- _Article_
>>>>>

TRIBUNAL PARITAIRE DES BAUX RURAUX

D’HAZEBROUCK

Jugement prononcé publiquement le 05 juillet 2019, par Madame LESAY Présidente du Tribunal Paritaire des Baux Ruraux d’HAZEBROUCK siégeant au Palais de Justice d’HAZEBROUCK
Monsieur Jean-Michel STAELEN assesseur bailleur titulaire,
Monsieur Jean-Gabriel DUMORTIER assesseur bailleur titulaire,
Monsieur J K assesseur preneur titulaire, Monsieur L M assesseur preneur titulaire Madame N O greffière.

Après avoir délibéré conformément à la loi, le jugement suivant a été rendu par mise à disposition au greffe, les parties ayant été avisées à l’issue des débats à l’audience du 14 juin 2019, de la date du délibéré dans les conditions de l’article 450 du code de procédure civile.

<<<<<

- _Données fournies_
>>>>>

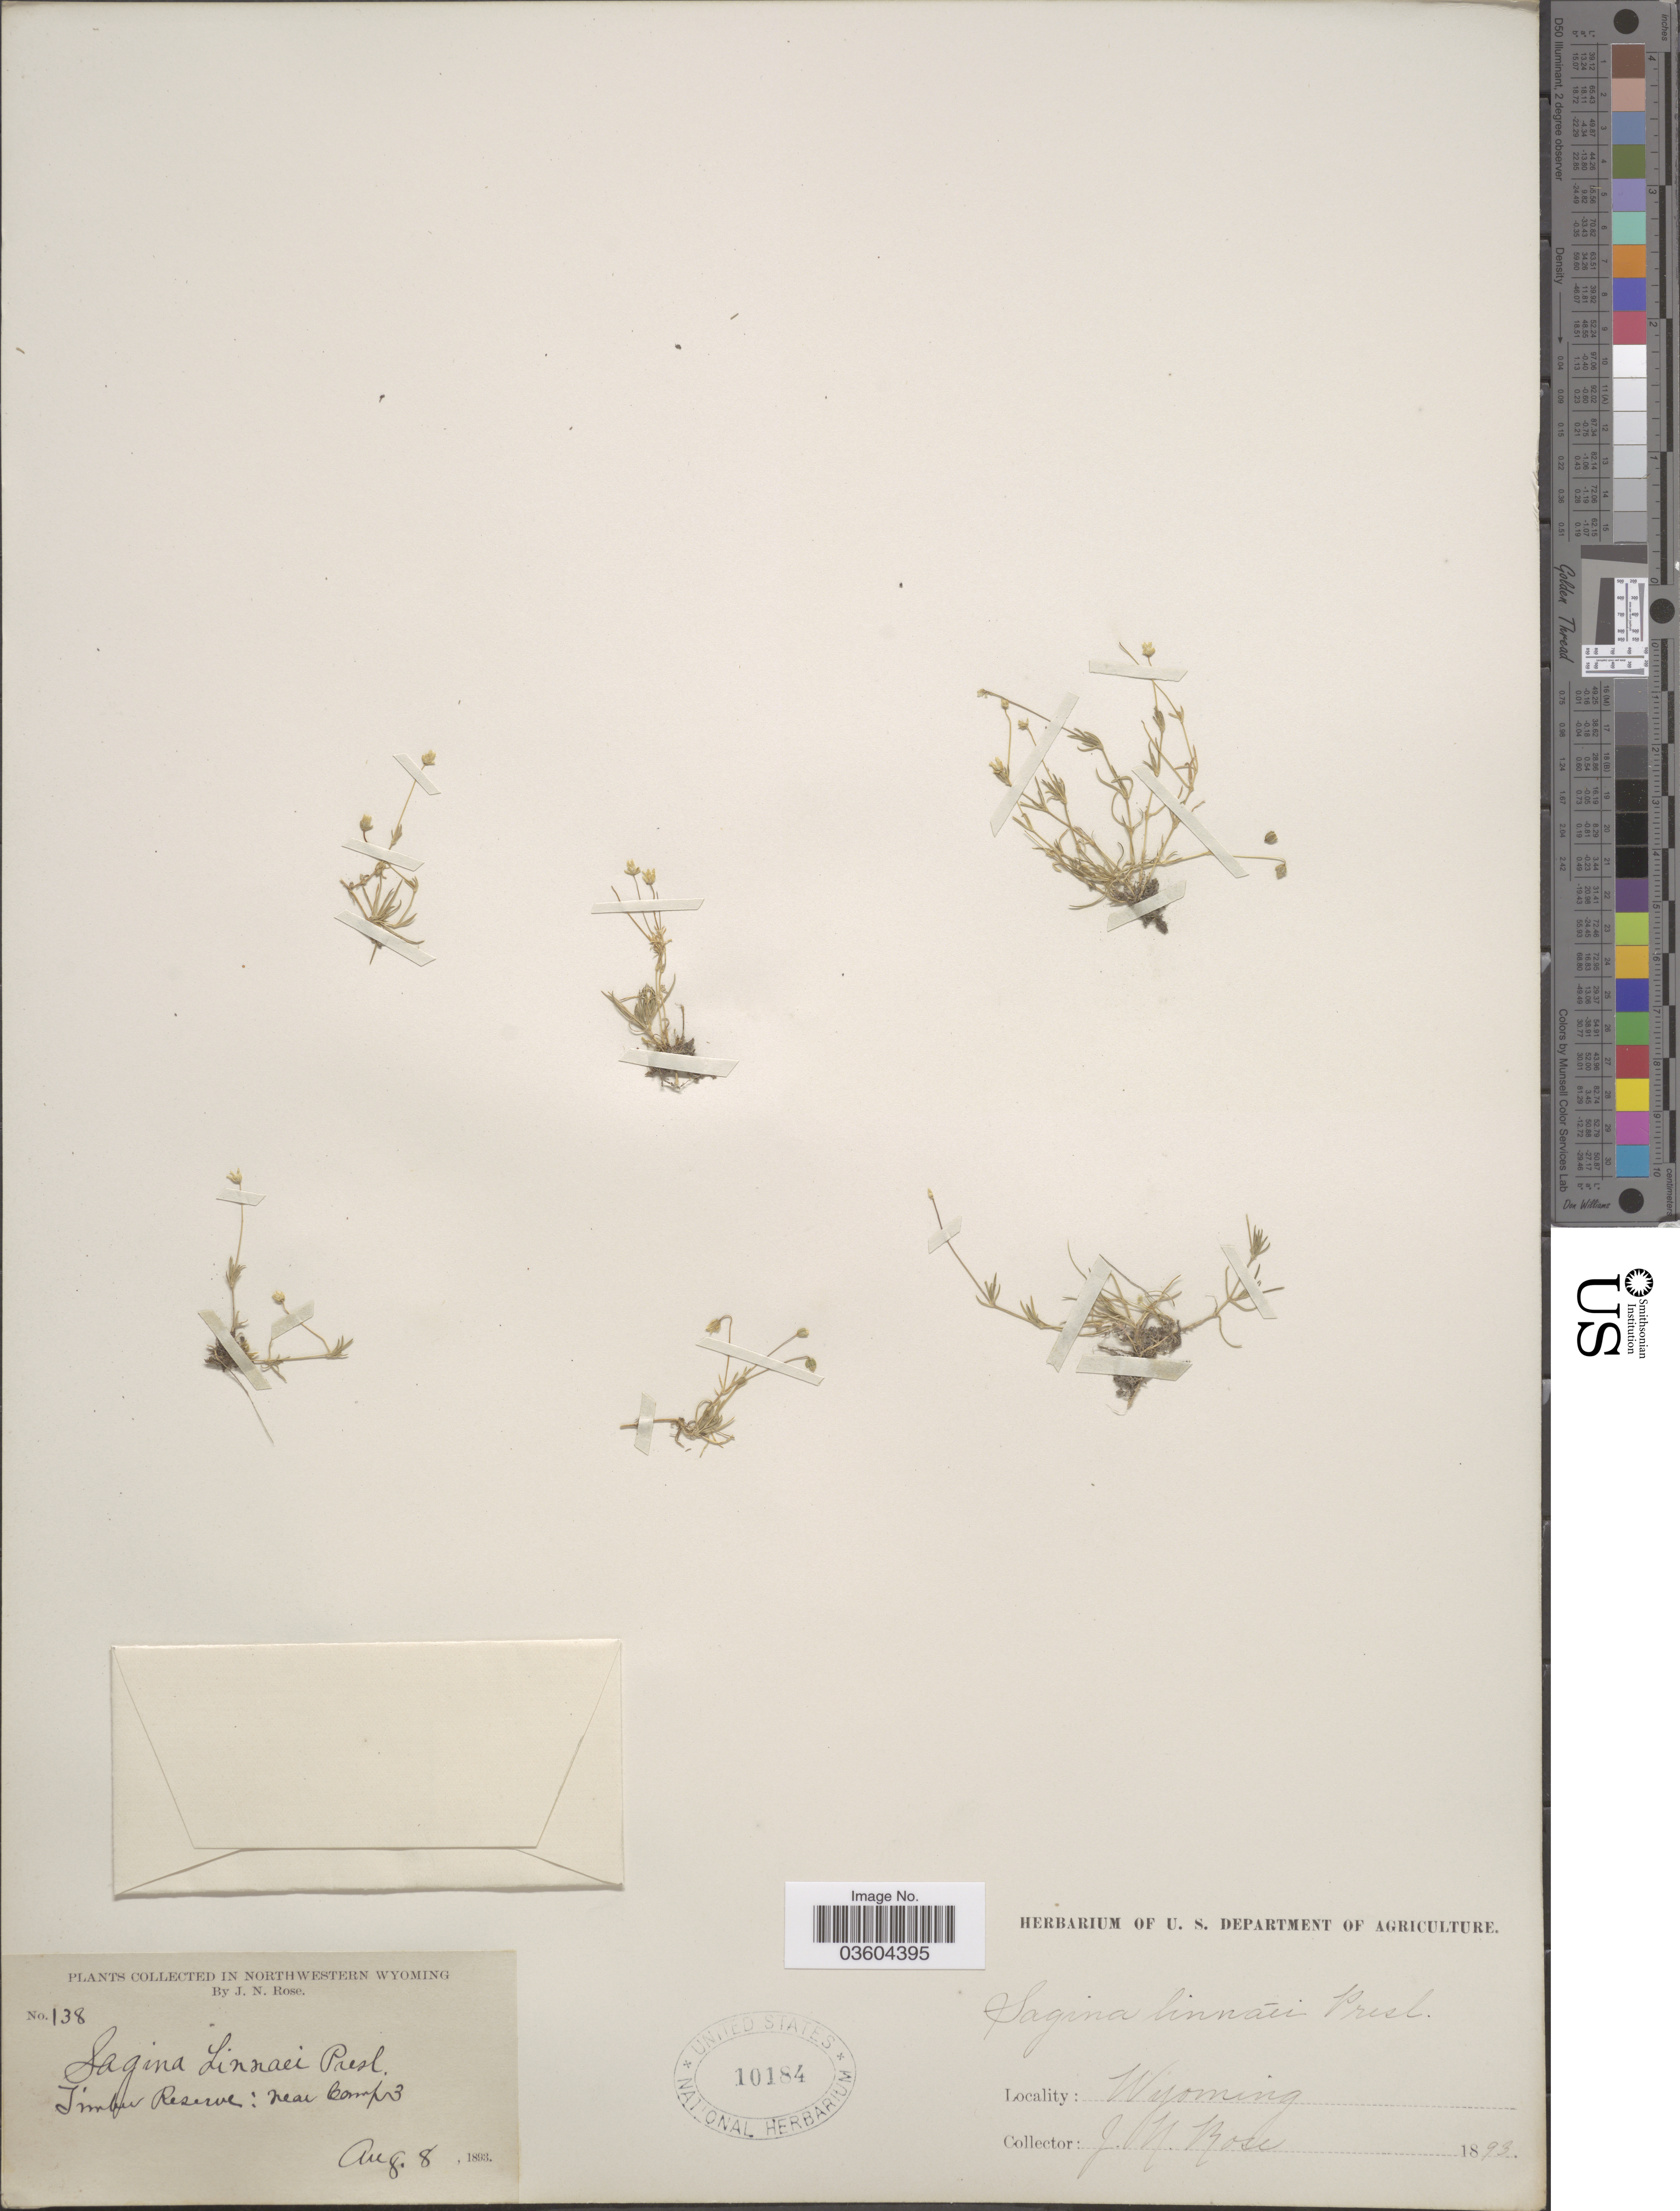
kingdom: Plantae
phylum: Tracheophyta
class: Magnoliopsida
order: Caryophyllales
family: Caryophyllaceae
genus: Sagina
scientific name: Sagina saginoides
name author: (L.) H. Karst.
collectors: J. N. Rose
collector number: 138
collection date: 1893-08-08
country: United States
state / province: Wyoming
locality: Northwestern Wyoming. Timber Reserve: near Camp 3.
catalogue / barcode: US 10184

<<<<<

Recopiez sans aucune modification le passage du jugement qui va de « Jugement prononcé publiquement » jusqu'à « N O greffière. ».

Jugement prononcé publiquement le 05 juillet 2019, par Madame LESAY Présidente du Tribunal Paritaire des Baux Ruraux d’HAZEBROUCK siégeant au Palais de Justice d’HAZEBROUCK
Monsieur Jean-Michel STAELEN assesseur bailleur titulaire,
Monsieur Jean-Gabriel DUMORTIER assesseur bailleur titulaire,
Monsieur J K assesseur preneur titulaire, Monsieur L M assesseur preneur titulaire Madame N O greffière.